Elles sont charmantes ainsi. Cela ne les empêche pas de se moucher
avec leurs doigts.
Lettre XXXII
Avec leur cocarde de rubans sur le front, moins exagérée
qu'à Freiburg, leur cuirasse de velours noir traversée de
chaînes d'argent et de rangées de boutons, leur cravate de
velours à coins brodés d'or serrée au cou comme le
gorgeret de fer des chevaliers, leur jupe brune à plis épais
et leur mine éveillée, les femmes de Brugg paraissent toutes
jolies ; beaucoup le sont. Les hommes sont habillés comme nos maçons
endimanchés, et sont affreux. Je comprends qu'il y ait des amoureux
à Brugg ; je ne conçois pas qu'il y ait des amoureuses.
Lettre XXXV
Cette vallée, du reste, n'est pas seulement
un confluent de rivières, c'est aussi un confluent de costumes.
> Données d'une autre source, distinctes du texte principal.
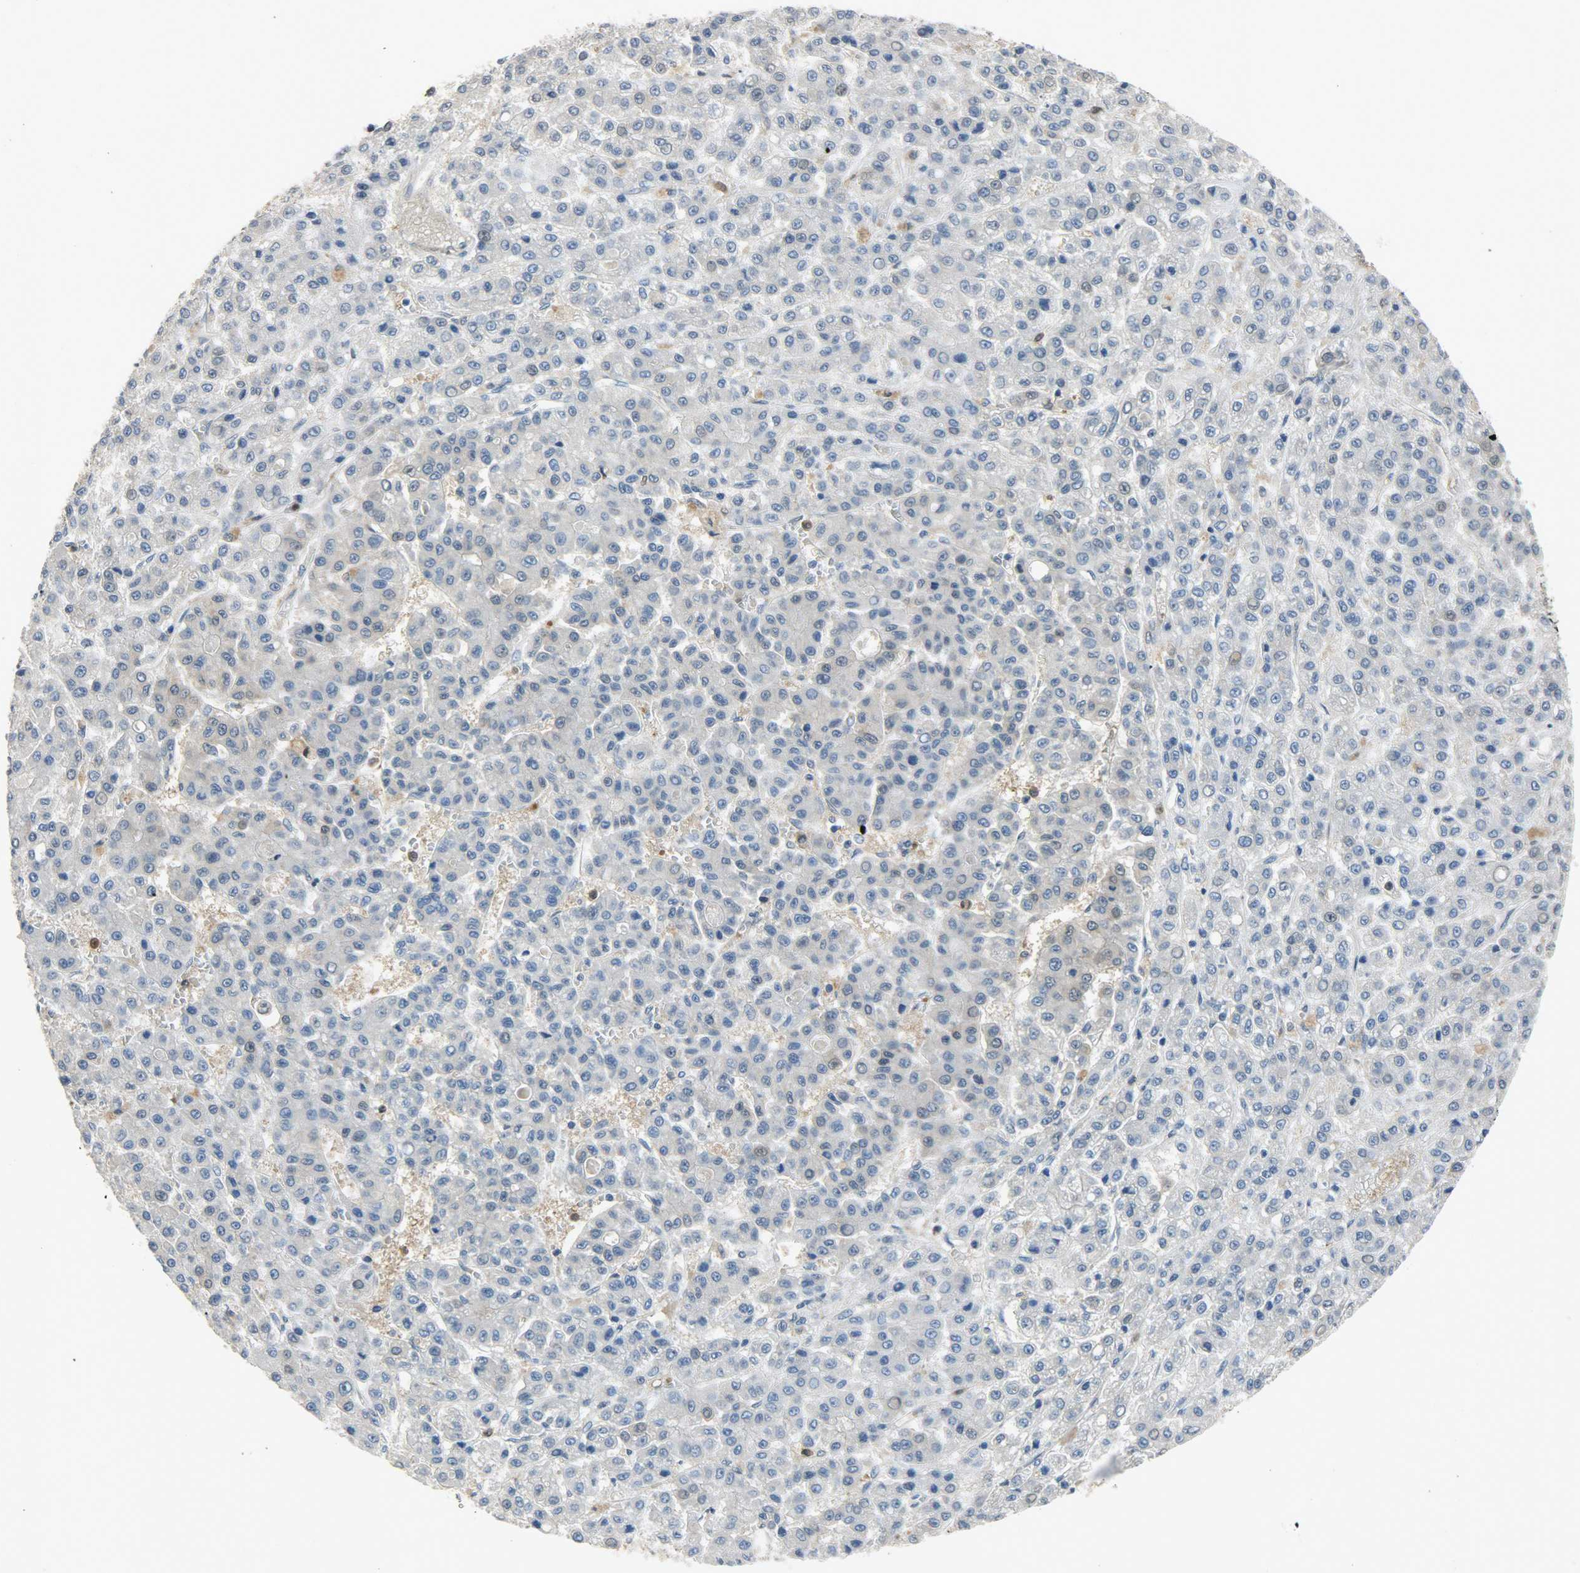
{"staining": {"intensity": "weak", "quantity": "<25%", "location": "cytoplasmic/membranous"}, "tissue": "liver cancer", "cell_type": "Tumor cells", "image_type": "cancer", "snomed": [{"axis": "morphology", "description": "Carcinoma, Hepatocellular, NOS"}, {"axis": "topography", "description": "Liver"}], "caption": "Tumor cells show no significant protein expression in liver cancer (hepatocellular carcinoma). The staining was performed using DAB (3,3'-diaminobenzidine) to visualize the protein expression in brown, while the nuclei were stained in blue with hematoxylin (Magnification: 20x).", "gene": "EIF4EBP1", "patient": {"sex": "male", "age": 70}}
On passe la Reuss, la cuirasse de velours noir devient un corselet de
damas à fleurs, au beau milieu duquel elles cousent un large galon
d'or. On passe la Limmat, la jupe brune devient une jupe rouge avec un
tablier de mousseline brodée. Toutes les coiffures se mêlent
également ; en dix minutes on rencontre de belles filles avec de
grands peignes exorbitants comme à Lima, avec des chapeaux de paille
noire à haute forme comme à Florence, avec une dentelle
sur les yeux comme à Madrid. Toutes ont un bouquet de fleurs naturelles
au côté. Raffinement. La variété des coiffures
est telle, que je m'attendais à tout. Après le pont de la
Reuss, il y a une petite côte. Je la montais à pied. Je vois
venir à moi une vieille femme coiffée d'une espèce
de vaste sombrero espagnol en cuir noir, dans l'ornement duquel entraient
pour couronnement une paire de bottes et un parapluie. J'allais enregistrer
cette coiffure bizarre, quand je me suis aperçu que cette bonne
femme portait tout simplement la valise d'un voyageur. Le voyageur suivait
à quelques pas ; brave homme, qui se piquait probablement de parler
français, et qui m'a accosté pour me raconter la révolution
de Zurich. Tout ce que j'y ai pu comprendre, à travers force baragouin,
c'est qu'il y avait eu une proclamation du bourgmestre, et que cette proclamation
commençait ainsi : braves iroquois ! - je présume
que le digne homme voulait dire : braves zuriquois.